Handling Import Compatibility Across Versions
Statsmodels maintains backward compatibility carefully, but the import paths you choose affect how future-proof your code is.
The main statsmodels.api interface is the most stable. Functions and classes exposed here rarely change or move. Direct imports from submodules are more likely to shift between versions as the library refactors internal organization.
Safer for long-term maintenance:
import statsmodels.api as sm
model = sm.OLS(endog, exog)
More fragile across versions:
from statsmodels.regression.linear_model import OLS
The second approach works perfectly fine, but you might need to update import statements when upgrading Statsmodels versions. The first approach is more likely to work without changes.
Avoiding Common Import Mistakes
Mistake 1: Mixing lowercase and uppercase
# Wrong - mixing formula and standard api
import statsmodels.api as sm
model = sm.ols('y ~ x', data=df) # ols doesn't exist in api
Lowercase function names belong to formula.api. Standard api uses uppercase class names.

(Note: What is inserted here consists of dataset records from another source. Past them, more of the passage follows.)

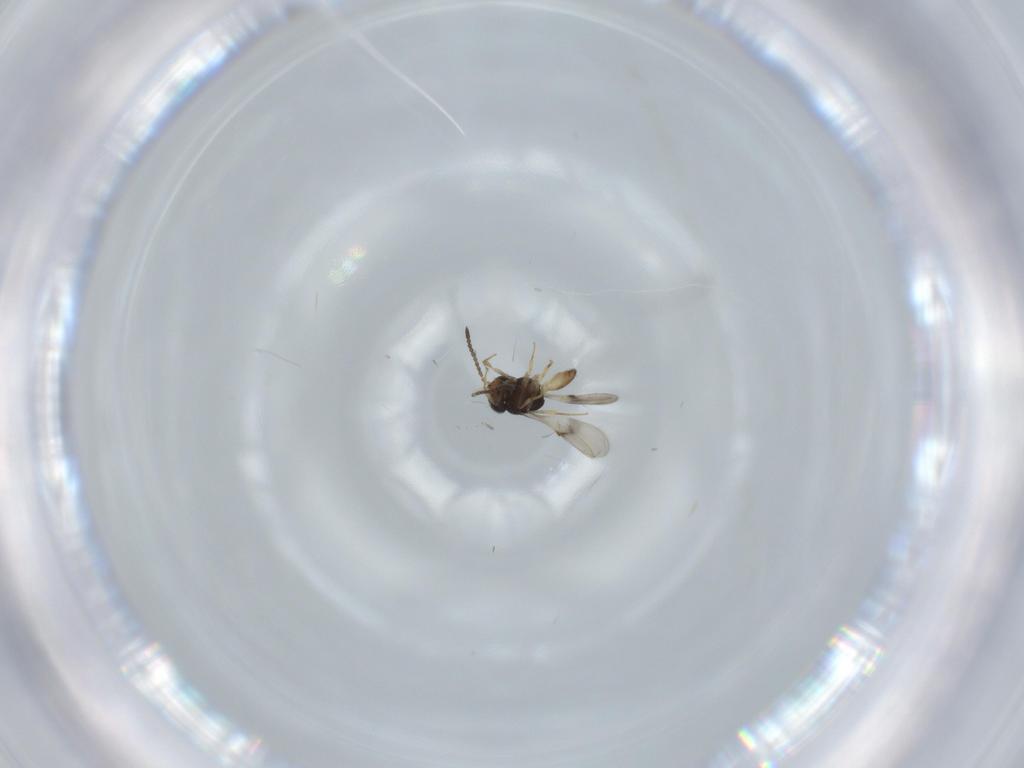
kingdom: Animalia
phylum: Arthropoda
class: Insecta
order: Hymenoptera
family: Scelionidae
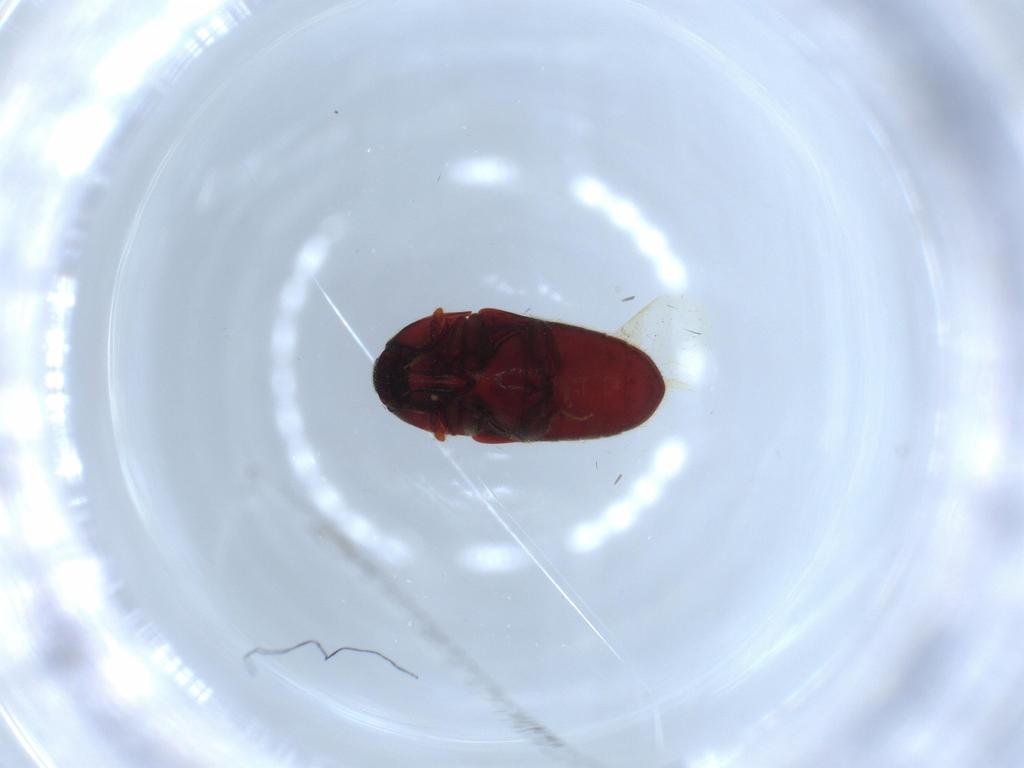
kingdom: Animalia
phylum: Arthropoda
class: Insecta
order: Coleoptera
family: Throscidae
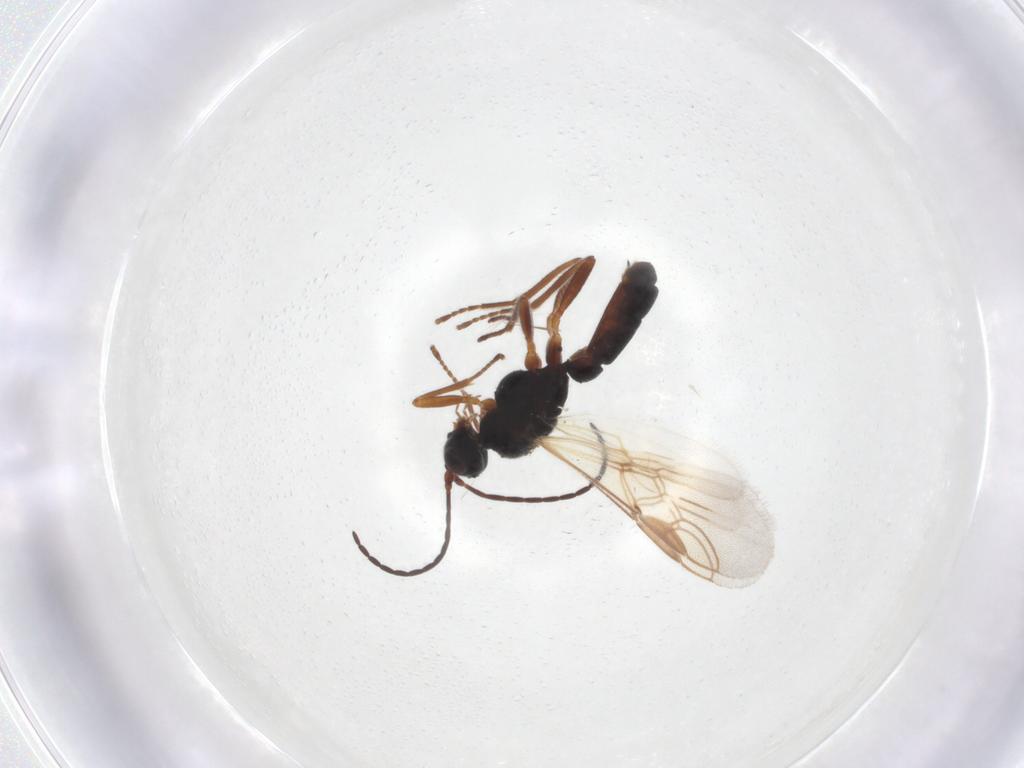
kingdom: Animalia
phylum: Arthropoda
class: Insecta
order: Hymenoptera
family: Braconidae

Mistake 2: Forgetting the constant with standard api
# Missing constant term
import statsmodels.api as sm
model = sm.OLS(endog, exog).fit()
Formula api adds constants automatically. Standard api requires explicit sm.add_constant() calls.
Mistake 3: Importing everything
# Avoid this - clutters namespace
from statsmodels.api import *
Explicit imports make code more maintainable. Future readers (including you) can see exactly what’s being used.
Practical Import Strategy for Real Projects
Here’s a realistic workflow that balances convenience with maintainability:
Stage 1: Exploratory notebooks
import statsmodels.formula.api as smf
# Use formula syntax for rapid experimentation
Stage 2: Prototype scripts
import statsmodels.api as sm
# Convert promising models to standard api
Stage 3: Production code
from statsmodels.api import OLS, add_constant
# Import specific classes for clean, focused modules
Your import strategy evolves as code matures from exploration to production. Starting with formulas speeds up discovery. Ending with explicit imports creates maintainable systems.
Making Your Choice
No single import approach is universally better. The right choice depends on your context: Are you exploring data or building production systems? Are you working alone or with a team? Are you writing throwaway scripts or long-lived applications?
Understanding all three approaches gives you flexibility. You can match your import style to your actual needs rather than copying whatever pattern you saw first. The goal isn’t to pick one approach and use it forever. The goal is to understand when each approach makes your work easier and your code clearer.